_TASK BRIEF_
The task calls for every entry to be printed word for word, without the images.

_DATA EXCERPTS_
──────────────────────────────
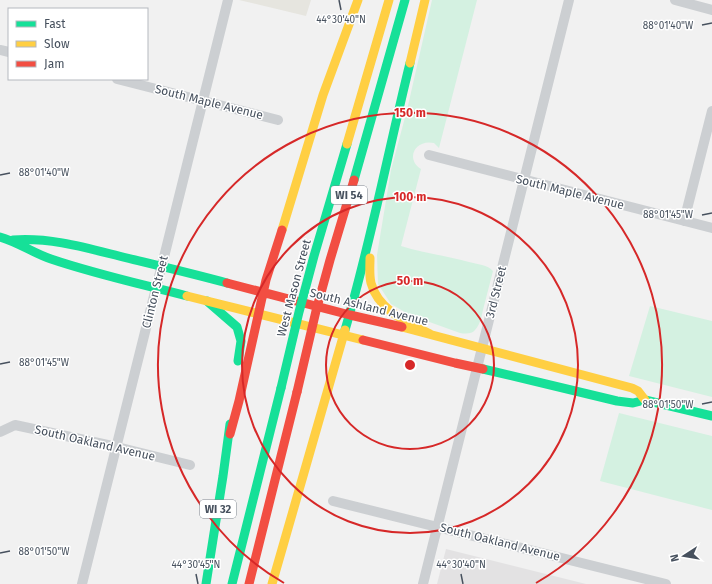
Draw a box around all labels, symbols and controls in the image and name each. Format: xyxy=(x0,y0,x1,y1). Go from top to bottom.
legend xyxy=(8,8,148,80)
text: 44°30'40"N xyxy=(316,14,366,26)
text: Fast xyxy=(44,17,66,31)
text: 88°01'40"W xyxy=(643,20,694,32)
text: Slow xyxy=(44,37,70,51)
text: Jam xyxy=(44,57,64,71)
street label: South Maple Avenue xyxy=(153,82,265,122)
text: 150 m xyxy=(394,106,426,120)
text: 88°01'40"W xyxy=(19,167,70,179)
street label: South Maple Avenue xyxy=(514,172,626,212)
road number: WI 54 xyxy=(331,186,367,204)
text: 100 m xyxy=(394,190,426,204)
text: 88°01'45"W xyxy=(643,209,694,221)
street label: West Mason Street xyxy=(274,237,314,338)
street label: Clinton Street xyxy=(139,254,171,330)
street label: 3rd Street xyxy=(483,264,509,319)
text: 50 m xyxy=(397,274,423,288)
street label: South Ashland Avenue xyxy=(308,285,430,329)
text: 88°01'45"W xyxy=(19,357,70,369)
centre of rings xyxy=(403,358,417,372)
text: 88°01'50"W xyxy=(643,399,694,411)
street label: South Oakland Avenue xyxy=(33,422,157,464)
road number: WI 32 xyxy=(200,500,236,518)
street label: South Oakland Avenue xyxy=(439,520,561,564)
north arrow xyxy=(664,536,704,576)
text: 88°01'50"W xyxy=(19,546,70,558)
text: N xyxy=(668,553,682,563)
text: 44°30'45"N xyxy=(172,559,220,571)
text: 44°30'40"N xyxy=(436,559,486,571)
──────────────────────────────
_RESULT OF THE EXERCISE_
Draw a box around all labels, symbols and controls in the image and name each. Format: xyxy=(x0,y0,x1,y1). Go from top to bottom.
legend xyxy=(8,8,148,80)
text: 44°30'40"N xyxy=(316,14,366,26)
text: Fast xyxy=(44,17,66,31)
text: 88°01'40"W xyxy=(643,20,694,32)
text: Slow xyxy=(44,37,70,51)
text: Jam xyxy=(44,57,64,71)
street label: South Maple Avenue xyxy=(153,82,265,122)
text: 150 m xyxy=(394,106,426,120)
text: 88°01'40"W xyxy=(19,167,70,179)
street label: South Maple Avenue xyxy=(514,172,626,212)
road number: WI 54 xyxy=(331,186,367,204)
text: 100 m xyxy=(394,190,426,204)
text: 88°01'45"W xyxy=(643,209,694,221)
street label: West Mason Street xyxy=(274,237,314,338)
street label: Clinton Street xyxy=(139,254,171,330)
street label: 3rd Street xyxy=(483,264,509,319)
text: 50 m xyxy=(397,274,423,288)
street label: South Ashland Avenue xyxy=(308,285,430,329)
text: 88°01'45"W xyxy=(19,357,70,369)
centre of rings xyxy=(403,358,417,372)
text: 88°01'50"W xyxy=(643,399,694,411)
street label: South Oakland Avenue xyxy=(33,422,157,464)
road number: WI 32 xyxy=(200,500,236,518)
street label: South Oakland Avenue xyxy=(439,520,561,564)
north arrow xyxy=(664,536,704,576)
text: 88°01'50"W xyxy=(19,546,70,558)
text: N xyxy=(668,553,682,563)
text: 44°30'45"N xyxy=(172,559,220,571)
text: 44°30'40"N xyxy=(436,559,486,571)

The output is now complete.